■ Extract ■

------------------------------------------------------------------------

Sometimes, I think about how unfair it is that we ask children to decide on a major before they even turn 18. At an age where you don’t even know who you want to take to prom, how are you supposed to decide what you want to do for the rest of your life?
Some people seem to know exactly what they want from a young age, and those who do are definitely lucky. But who’s to say that what you want will still be the same at 30? Or 45?
I used to scoff at the idea of taking a gap year after high school to “figure yourself out”, it seemed like such a waste of time. Now, I’m thinking maybe one year isn’t enough at all.
So, at the tender age of 18, I made a decision that would shape the many years of my life to come- to apply to medical school. And these are all the things that I wish someone would’ve told me before starting medical school.
Table of Contents
4 Things I Wish I Knew Before Starting Medical School
FOMO is definitely real
This isn’t new to anyone, literally anyone who’s ever talked about what they wish they knew before entering medical school has mentioned this- fomo is very much real. While your friends are staying out late and partying, there will be times where you’ll have to stay in and study for that upcoming exam or prepare for a presentation.
Depending on where you live, medical school may take up to 6-8 years. When you’re counting down the days to your graduation, your friends will already have gotten their first jobs, maybe switched jobs, traveled the world, found love, or whatever it is that they all do while you’ve been studying your life away for the past 5 years.
But there will also be times where you should choose to close your books and just enjoy a night out with friends and go on that family vacation y’all have been looking forward to for so long.
At the end of the day, it’s all about balance and what you choose to make out of your life in medical school. So yes, fomo is very real. But also yes, you will still be able to enjoy your life amidst all the busy-ness of med school.
…and so is imposter syndrome
Honestly I think what’s even worse than fomo is the constant imposter syndrome. Having dealt with it all throughout medical school, and even now that I’ve graduated, it’s really something you’ll have to learn to live with… and kind of just be okay with.
Having been a straight A student most of my life, my heart literally sunk when I saw my ranking for my very first semester at med school. And the first time I failed an exam, that was it. I was sure medicine just wasn’t for me. I felt like such a failure and felt so behind when everybody around me seemed to be doing so well. It bothered me a lot longer than it probably should have.
But all you have to know is that everybody in medicine will feel like an imposter at one point or another. There will always be someone who is better than you at a certain subject, and likewise, you’ll understand some concepts easier than other people.
Instead of turning it into a competition with your peers, try to share information and help each other out. At the end, your only competition is to be better than who you were the day before, and to become the best version of a doctor that you can be.
having a life outside of medicine
I feel like I cannot stress this enough, but having a life outside of medicine is so, so, so important.
The longer you stay in the medical world, the more you’ll realize that all your conversations somehow all find its way back to medical topics. Without realizing it, your world will begin to shrink and you’ll start to feel a little out of touch with the rest.
And honestly, it’s pretty terrifying.
Make an effort to keep in touch with your high school friends, to make new friends in other fields, and stay connected to what’s happening outside of the hospital and exam halls.
Just as importantly, be sure you have skills and interests that have nothing to do with medicine. I once read somewhere that your job should be the least interesting thing about you. In the same way, being a medical student shouldn’t become your entire personality.
medicine is a very limited, narrow path
The good thing about medicine, I suppose, is that every step of your path is laid out for you. You always know what comes next. The bad thing is that once you’re on that path, it’s incredibly hard to change direction.

------------------------------------------------------------------------

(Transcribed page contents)
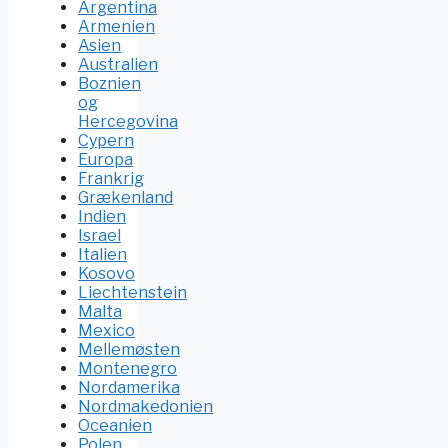
Argentina
Armenien
Asien
Australien
Boznien
og
Hercegovina
Cypern
Europa
Frankrig
Grækenland
Indien
Israel
Italien
Kosovo
Liechtenstein
Malta
Mexico
Mellemøsten
Montenegro
Nordamerika
Nordmakedonien
Oceanien
Polen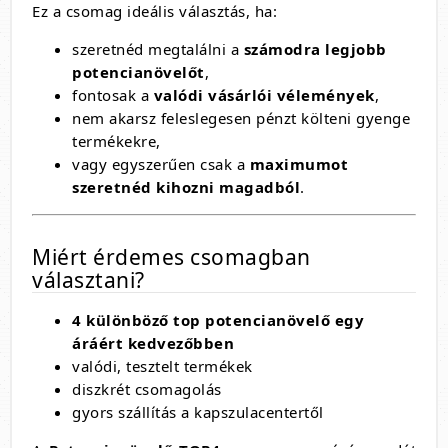
Ez a csomag ideális választás, ha:
szeretnéd megtalálni a
számodra legjobb
potencianövelőt
,
fontosak a
valódi vásárlói vélemények
,
nem akarsz feleslegesen pénzt költeni gyenge
termékekre,
vagy egyszerűen csak a
maximumot
szeretnéd kihozni magadból
.
Miért érdemes csomagban
választani?
4 különböző top potencianövelő egy
áráért kedvezőbben
valódi, tesztelt termékek
diszkrét csomagolás
gyors szállítás a kapszulacentertől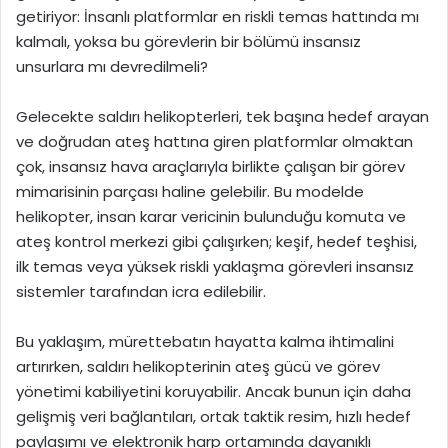
getiriyor: İnsanlı platformlar en riskli temas hattında mı
kalmalı, yoksa bu görevlerin bir bölümü insansız
unsurlara mı devredilmeli?
Gelecekte saldırı helikopterleri, tek başına hedef arayan
ve doğrudan ateş hattına giren platformlar olmaktan
çok, insansız hava araçlarıyla birlikte çalışan bir görev
mimarisinin parçası haline gelebilir. Bu modelde
helikopter, insan karar vericinin bulunduğu komuta ve
ateş kontrol merkezi gibi çalışırken; keşif, hedef teşhisi,
ilk temas veya yüksek riskli yaklaşma görevleri insansız
sistemler tarafından icra edilebilir.
Bu yaklaşım, mürettebatın hayatta kalma ihtimalini
artırırken, saldırı helikopterinin ateş gücü ve görev
yönetimi kabiliyetini koruyabilir. Ancak bunun için daha
gelişmiş veri bağlantıları, ortak taktik resim, hızlı hedef
paylaşımı ve elektronik harp ortamında dayanıklı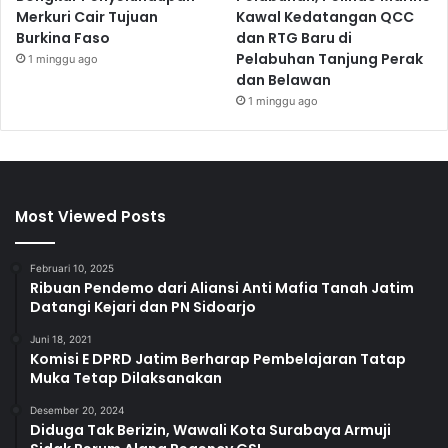
Merkuri Cair Tujuan
Kawal Kedatangan QCC
Burkina Faso
dan RTG Baru di
Pelabuhan Tanjung Perak
1 minggu ago
dan Belawan
1 minggu ago
Most Viewed Posts
Februari 10, 2025
Ribuan Pendemo dari Aliansi Anti Mafia Tanah Jatim
Datangi Kejari dan PN Sidoarjo
Juni 18, 2021
Komisi E DPRD Jatim Berharap Pembelajaran Tatap
Muka Tetap Dilaksanakan
Desember 20, 2024
Diduga Tak Berizin, Wawali Kota Surabaya Armuji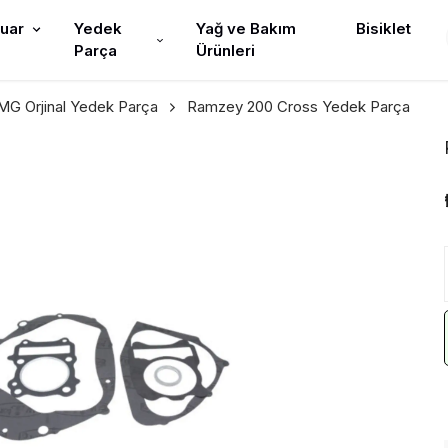
uar
Yedek
Yağ ve Bakım
Bisiklet
Parça
Ürünleri
G Orjinal Yedek Parça
Ramzey 200 Cross Yedek Parça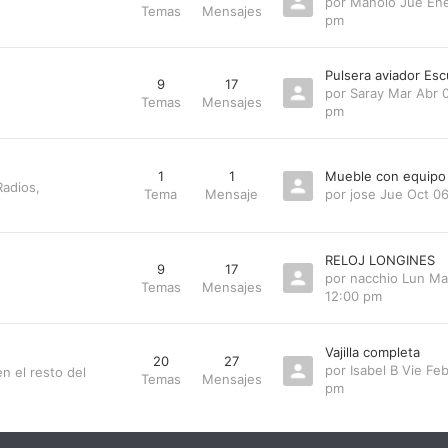
por
Manolo
Jue Ene
Temas
Mensajes
pm
Pulsera aviador Esc
9
17
por
Saray
Mar Abr 0
Temas
Mensajes
pm
1
1
Mueble con equipo
Radios,
Tema
Mensaje
por
jose
Jue Oct 0
RELOJ LONGINES
9
17
por
nacchio
Lun Ma
Temas
Mensajes
12:00 pm
Vajilla completa
20
27
por
Isabel B
Vie Feb
n el resto del
Temas
Mensajes
pm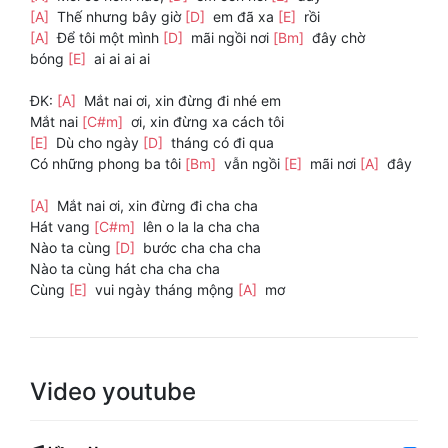
[A]
Thế nhưng bây giờ
[D]
em đã xa
[E]
rồi
[A]
Để tôi một mình
[D]
mãi ngồi nơi
[Bm]
đây chờ
bóng
[E]
ai ai ai ai
ĐK:
[A]
Mắt nai ơi, xin đừng đi nhé em
Mắt nai
[C#m]
ơi, xin đừng xa cách tôi
[E]
Dù cho ngày
[D]
tháng có đi qua
Có những phong ba tôi
[Bm]
vẫn ngồi
[E]
mãi nơi
[A]
đây
[A]
Mắt nai ơi, xin đừng đi cha cha
Hát vang
[C#m]
lên o la la cha cha
Nào ta cùng
[D]
bước cha cha cha
Nào ta cùng hát cha cha cha
Cùng
[E]
vui ngày tháng mộng
[A]
mơ
Video youtube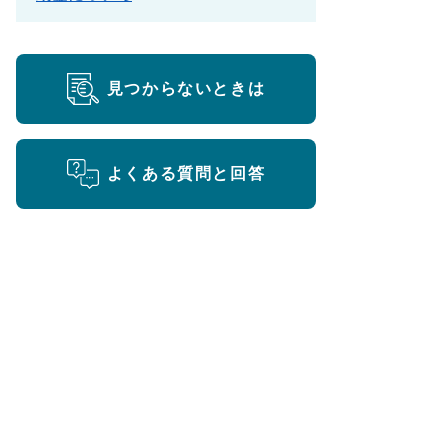
見つからないときは
よくある質問と回答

------------------------------------------------------------------------

■ Tasks ■
1. Copy the stretch of the medical school piece from "Just as importantly, be" through "to change direction.".
2. Answer these questions from the medical school piece:
(a) At what age did the writer decide to apply to medical school?
(b) How long may medical school take, depending on where you live?
(c) What did the writer once read about a person's job?

■ Solved tasks ■
1.
Just as importantly, be sure you have skills and interests that have nothing to do with medicine. I once read somewhere that your job should be the least interesting thing about you. In the same way, being a medical student shouldn’t become your entire personality.
medicine is a very limited, narrow path
The good thing about medicine, I suppose, is that every step of your path is laid out for you. You always know what comes next. The bad thing is that once you’re on that path, it’s incredibly hard to change direction.

2.
(a) At 18.
(b) Up to 6-8 years.
(c) That your job should be the least interesting thing about you.